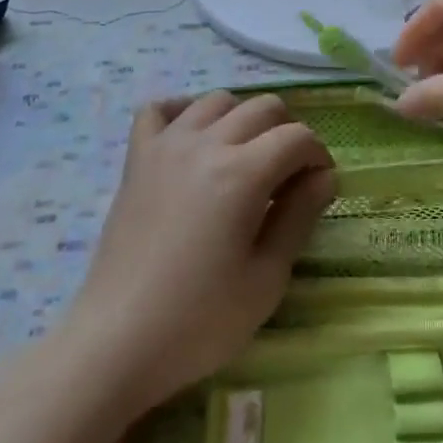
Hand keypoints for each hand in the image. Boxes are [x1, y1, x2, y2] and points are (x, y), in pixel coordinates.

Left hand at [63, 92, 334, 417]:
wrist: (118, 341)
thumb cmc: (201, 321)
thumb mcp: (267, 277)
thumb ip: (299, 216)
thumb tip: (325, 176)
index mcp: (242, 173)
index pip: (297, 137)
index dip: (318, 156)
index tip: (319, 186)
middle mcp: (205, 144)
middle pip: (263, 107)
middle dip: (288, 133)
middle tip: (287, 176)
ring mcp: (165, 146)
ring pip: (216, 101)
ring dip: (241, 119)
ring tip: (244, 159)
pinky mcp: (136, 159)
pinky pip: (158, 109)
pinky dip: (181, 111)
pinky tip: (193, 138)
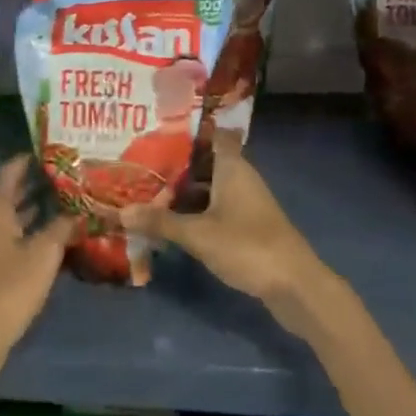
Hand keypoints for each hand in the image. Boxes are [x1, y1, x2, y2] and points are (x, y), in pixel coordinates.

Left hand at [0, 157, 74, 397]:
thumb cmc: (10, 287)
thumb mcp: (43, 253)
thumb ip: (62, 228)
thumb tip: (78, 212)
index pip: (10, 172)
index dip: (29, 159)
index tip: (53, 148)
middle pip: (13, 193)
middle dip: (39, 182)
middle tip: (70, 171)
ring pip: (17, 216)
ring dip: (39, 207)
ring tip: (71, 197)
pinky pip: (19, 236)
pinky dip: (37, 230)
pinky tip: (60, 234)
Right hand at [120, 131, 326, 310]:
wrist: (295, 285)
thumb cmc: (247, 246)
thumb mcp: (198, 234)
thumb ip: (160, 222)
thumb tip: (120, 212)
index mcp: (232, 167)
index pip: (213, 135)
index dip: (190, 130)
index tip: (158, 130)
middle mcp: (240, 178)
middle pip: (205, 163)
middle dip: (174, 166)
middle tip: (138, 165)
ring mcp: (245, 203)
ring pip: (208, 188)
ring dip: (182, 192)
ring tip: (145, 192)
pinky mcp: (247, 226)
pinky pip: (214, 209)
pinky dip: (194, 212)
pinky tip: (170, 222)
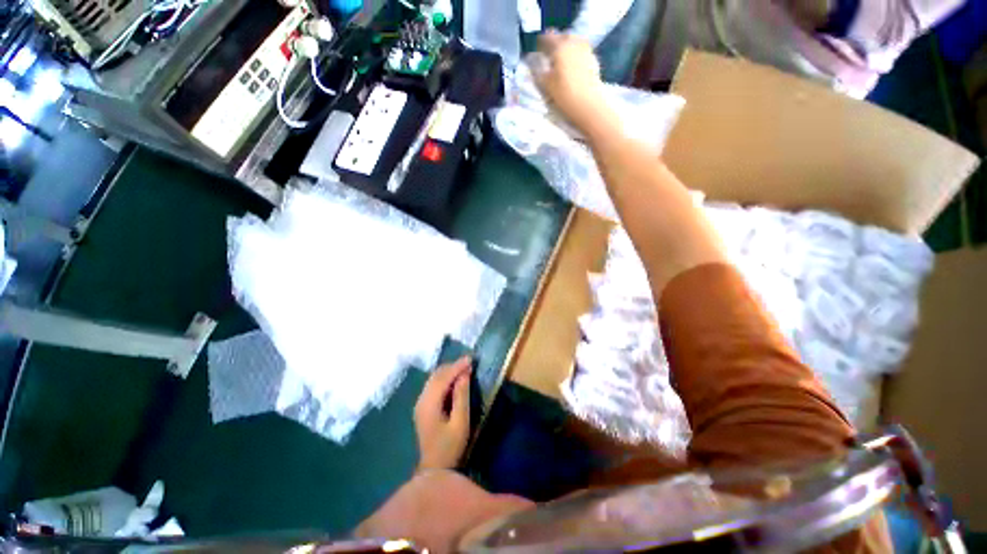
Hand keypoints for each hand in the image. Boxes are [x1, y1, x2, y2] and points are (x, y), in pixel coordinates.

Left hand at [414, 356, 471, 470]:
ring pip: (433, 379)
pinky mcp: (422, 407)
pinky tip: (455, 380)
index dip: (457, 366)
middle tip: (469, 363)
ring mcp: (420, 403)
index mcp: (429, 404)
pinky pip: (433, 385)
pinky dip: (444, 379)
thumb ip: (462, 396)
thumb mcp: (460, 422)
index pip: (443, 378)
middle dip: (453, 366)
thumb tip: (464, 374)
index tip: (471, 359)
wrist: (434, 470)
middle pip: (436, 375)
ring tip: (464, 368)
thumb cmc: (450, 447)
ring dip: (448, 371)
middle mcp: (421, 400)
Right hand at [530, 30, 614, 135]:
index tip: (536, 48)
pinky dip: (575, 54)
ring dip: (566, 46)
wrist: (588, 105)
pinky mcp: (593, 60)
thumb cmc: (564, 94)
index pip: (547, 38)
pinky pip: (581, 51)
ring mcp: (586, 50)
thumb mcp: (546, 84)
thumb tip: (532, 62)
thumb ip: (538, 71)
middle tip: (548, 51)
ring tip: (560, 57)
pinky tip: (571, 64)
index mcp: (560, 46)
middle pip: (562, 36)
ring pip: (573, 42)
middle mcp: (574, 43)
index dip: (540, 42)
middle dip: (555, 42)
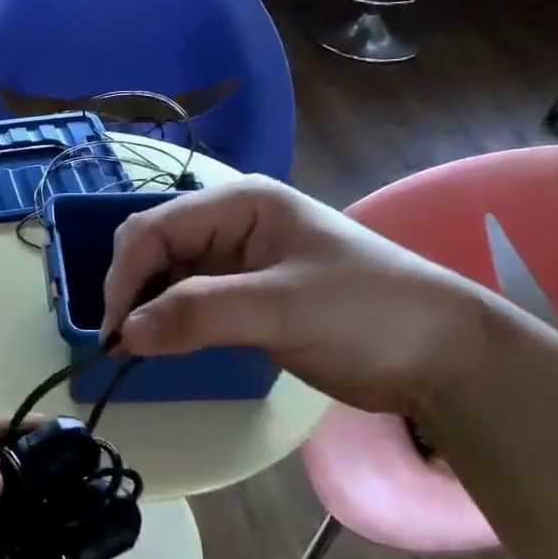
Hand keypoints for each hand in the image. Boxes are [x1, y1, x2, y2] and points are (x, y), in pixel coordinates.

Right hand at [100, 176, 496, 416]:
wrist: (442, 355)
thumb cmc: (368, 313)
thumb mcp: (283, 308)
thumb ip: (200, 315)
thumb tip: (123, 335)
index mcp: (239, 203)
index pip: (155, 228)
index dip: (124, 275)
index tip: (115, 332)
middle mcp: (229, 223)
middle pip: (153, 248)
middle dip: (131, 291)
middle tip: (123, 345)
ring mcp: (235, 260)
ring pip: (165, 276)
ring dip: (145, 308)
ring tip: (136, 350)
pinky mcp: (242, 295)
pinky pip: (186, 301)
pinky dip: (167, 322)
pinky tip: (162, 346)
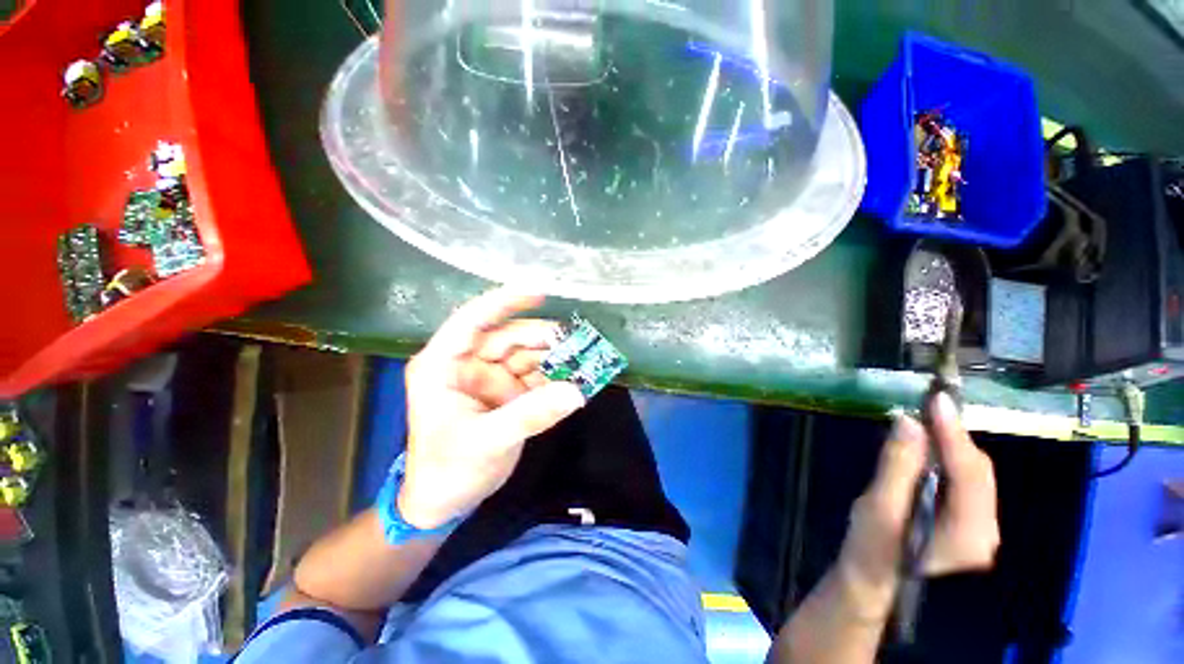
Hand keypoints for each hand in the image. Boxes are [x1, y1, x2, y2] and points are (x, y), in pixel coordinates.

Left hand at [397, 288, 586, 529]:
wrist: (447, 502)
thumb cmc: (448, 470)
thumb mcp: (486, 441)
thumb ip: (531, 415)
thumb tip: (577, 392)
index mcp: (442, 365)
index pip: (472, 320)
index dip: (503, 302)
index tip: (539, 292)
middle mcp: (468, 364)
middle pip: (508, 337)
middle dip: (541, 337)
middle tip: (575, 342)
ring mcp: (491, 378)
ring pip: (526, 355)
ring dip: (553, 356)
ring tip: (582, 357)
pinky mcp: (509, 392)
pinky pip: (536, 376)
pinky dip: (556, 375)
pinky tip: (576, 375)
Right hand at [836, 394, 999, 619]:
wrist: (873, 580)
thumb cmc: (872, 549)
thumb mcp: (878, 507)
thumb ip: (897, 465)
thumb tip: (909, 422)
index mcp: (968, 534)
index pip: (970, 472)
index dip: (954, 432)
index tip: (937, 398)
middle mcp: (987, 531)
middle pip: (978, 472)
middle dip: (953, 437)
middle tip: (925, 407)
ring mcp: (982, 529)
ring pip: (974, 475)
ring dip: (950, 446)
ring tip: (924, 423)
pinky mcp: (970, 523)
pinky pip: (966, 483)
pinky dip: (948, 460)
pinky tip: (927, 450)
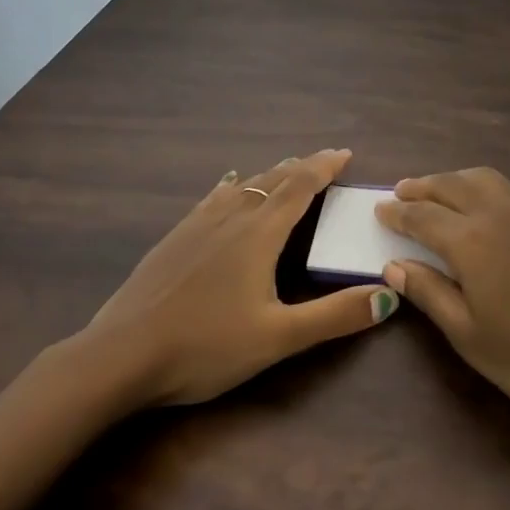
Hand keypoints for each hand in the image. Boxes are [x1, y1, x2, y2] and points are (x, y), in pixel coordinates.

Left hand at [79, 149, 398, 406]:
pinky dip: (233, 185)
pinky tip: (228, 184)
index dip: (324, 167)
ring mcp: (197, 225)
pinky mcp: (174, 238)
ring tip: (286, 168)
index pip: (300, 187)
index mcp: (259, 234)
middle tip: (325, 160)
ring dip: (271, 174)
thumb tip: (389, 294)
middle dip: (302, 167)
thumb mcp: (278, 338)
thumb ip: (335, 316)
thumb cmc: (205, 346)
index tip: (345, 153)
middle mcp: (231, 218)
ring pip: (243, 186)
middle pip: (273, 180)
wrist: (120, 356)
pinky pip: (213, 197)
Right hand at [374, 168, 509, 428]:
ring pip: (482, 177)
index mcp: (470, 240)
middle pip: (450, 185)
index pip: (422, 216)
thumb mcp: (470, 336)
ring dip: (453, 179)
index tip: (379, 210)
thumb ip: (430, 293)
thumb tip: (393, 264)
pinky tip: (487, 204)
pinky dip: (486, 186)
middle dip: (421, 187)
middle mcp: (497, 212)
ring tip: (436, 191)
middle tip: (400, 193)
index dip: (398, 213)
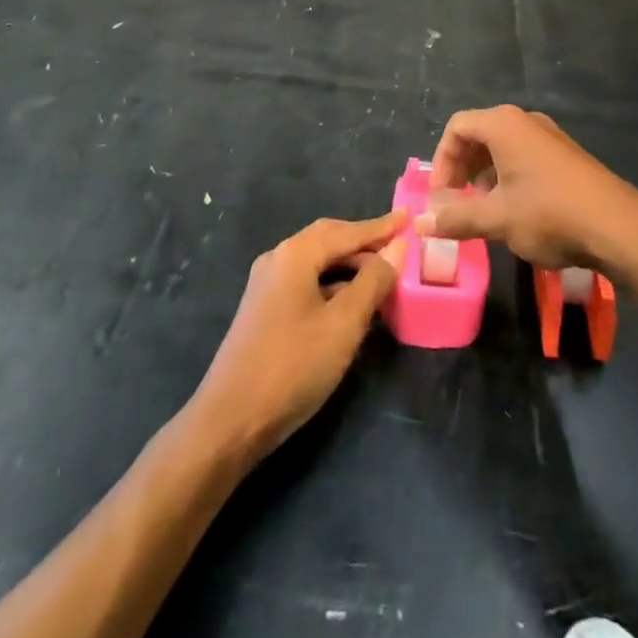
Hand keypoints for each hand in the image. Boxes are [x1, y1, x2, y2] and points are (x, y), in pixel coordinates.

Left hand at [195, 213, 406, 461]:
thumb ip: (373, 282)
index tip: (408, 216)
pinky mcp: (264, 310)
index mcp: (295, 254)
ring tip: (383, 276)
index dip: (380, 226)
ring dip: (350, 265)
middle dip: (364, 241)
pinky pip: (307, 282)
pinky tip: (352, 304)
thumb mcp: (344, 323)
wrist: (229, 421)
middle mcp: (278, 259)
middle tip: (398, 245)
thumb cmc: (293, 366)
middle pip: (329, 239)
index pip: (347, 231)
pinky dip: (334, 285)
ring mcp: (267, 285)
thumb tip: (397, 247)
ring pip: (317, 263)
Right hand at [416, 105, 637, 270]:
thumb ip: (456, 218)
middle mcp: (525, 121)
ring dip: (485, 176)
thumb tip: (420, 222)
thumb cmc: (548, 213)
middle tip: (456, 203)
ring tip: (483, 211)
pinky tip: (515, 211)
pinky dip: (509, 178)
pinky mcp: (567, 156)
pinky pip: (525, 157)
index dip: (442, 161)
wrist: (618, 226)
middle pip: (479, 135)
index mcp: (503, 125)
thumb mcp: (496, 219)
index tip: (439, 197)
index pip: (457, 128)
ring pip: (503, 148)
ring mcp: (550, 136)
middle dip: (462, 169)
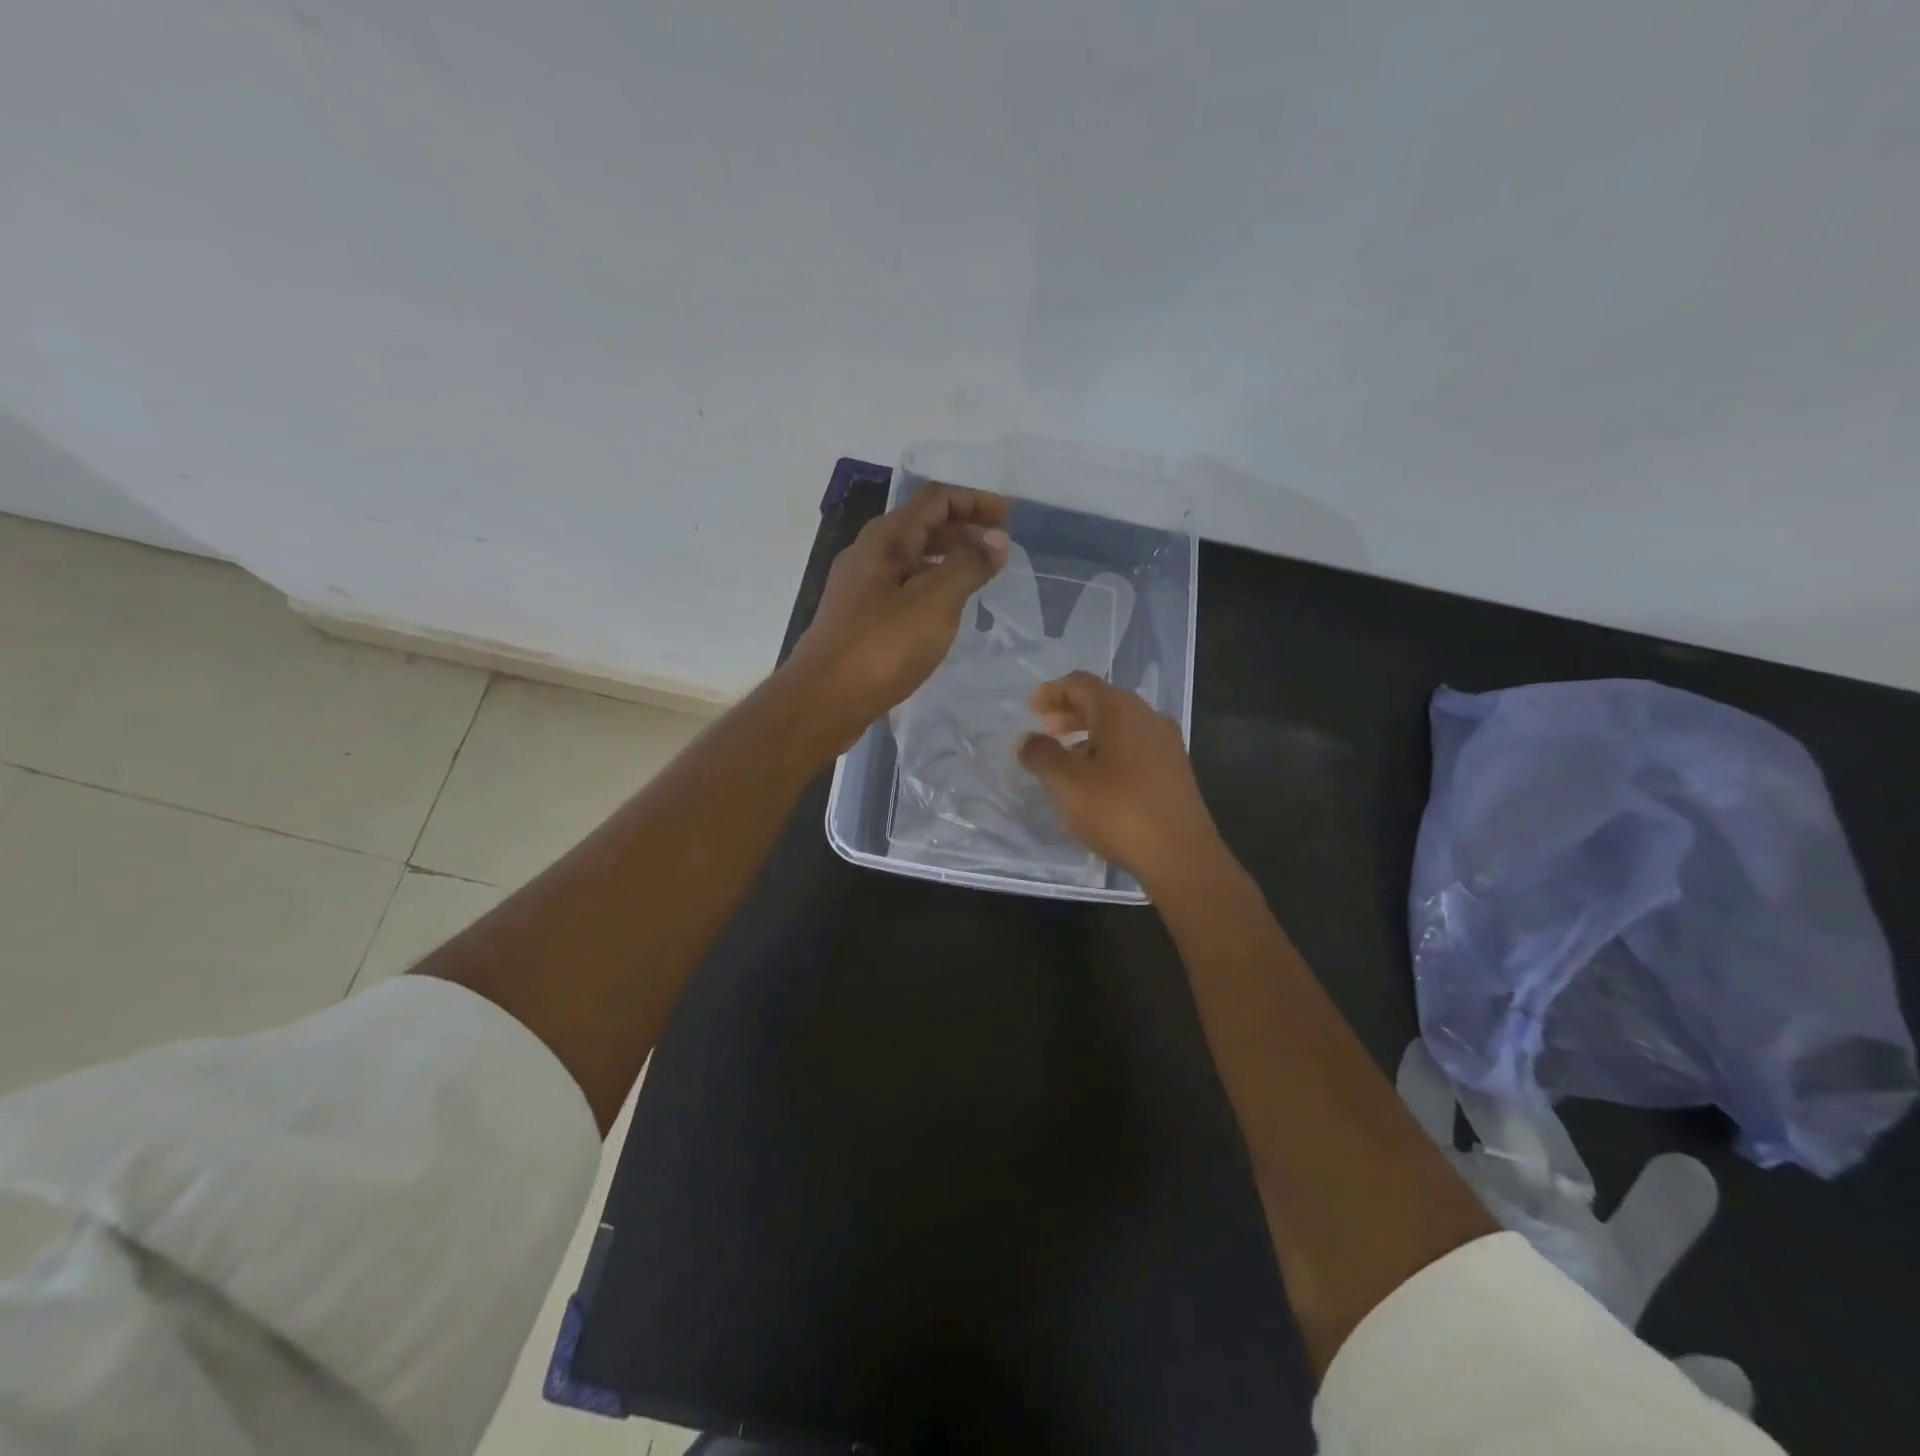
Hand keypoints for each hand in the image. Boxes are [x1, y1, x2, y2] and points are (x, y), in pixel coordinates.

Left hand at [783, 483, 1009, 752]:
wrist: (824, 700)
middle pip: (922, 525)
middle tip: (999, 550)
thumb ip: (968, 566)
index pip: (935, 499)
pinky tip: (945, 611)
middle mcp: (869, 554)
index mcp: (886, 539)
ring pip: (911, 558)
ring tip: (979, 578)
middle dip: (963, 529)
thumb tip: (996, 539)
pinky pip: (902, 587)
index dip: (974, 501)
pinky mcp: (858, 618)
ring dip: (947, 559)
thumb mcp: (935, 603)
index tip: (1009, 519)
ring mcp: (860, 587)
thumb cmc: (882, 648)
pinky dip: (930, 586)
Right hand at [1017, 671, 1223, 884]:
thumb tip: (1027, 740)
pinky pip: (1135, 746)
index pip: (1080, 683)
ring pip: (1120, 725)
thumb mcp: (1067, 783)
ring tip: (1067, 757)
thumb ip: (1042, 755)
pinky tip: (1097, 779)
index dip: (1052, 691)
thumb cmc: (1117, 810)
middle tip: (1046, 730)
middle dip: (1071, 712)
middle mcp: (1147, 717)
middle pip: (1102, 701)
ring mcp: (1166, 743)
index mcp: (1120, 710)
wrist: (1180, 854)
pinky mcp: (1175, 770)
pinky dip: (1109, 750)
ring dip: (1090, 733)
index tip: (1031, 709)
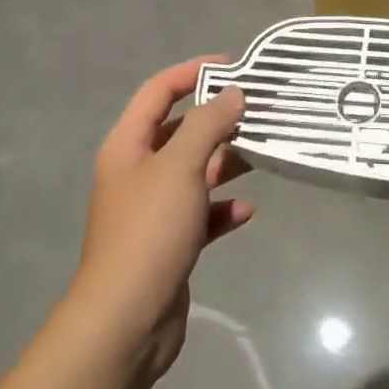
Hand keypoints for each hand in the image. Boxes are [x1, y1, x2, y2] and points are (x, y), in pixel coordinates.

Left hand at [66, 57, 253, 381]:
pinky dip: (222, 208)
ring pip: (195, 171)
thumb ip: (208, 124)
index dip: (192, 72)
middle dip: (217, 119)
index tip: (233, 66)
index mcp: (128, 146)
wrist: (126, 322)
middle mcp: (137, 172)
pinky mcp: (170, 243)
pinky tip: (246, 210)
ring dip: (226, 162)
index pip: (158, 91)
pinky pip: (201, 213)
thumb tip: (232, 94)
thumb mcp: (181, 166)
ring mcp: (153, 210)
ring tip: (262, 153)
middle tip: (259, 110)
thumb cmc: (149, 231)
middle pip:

• • • • •

**Prompt:** The lines wanted are those from the start of the material above through the line with "thumb ip: (62, 228)", both included; print them exactly and skip any picture.

**Solution:**
Hand keypoints for each hand in the image. Boxes are [x1, y1, x2, y2] and points are (x, y), in pixel coordinates.

Left hand at [63, 92, 334, 417]:
wrist: (118, 341)
thumb cmc: (201, 321)
thumb mcp: (267, 277)
thumb ip: (299, 216)
thumb tip: (325, 176)
index mcp: (242, 173)
index pip: (297, 137)
index dip: (318, 156)
index tip: (319, 186)
middle mcp: (205, 144)
middle pip: (263, 107)
middle dip: (288, 133)
middle tip: (287, 176)
ring mcp: (165, 146)
ring pip: (216, 101)
ring dip: (241, 119)
ring tip: (244, 159)
pinky mcp: (136, 159)
pinky pip: (158, 109)
pinky dip: (181, 111)
pinky tip: (193, 138)
Hand keypoints for each hand in the image. Boxes are [x1, y1, x2, y2] and points are (x, y), in pixel coordinates.

Left hand at [0, 157, 74, 397]:
thumb cmc: (10, 287)
thumb mcp: (43, 253)
thumb ip: (62, 228)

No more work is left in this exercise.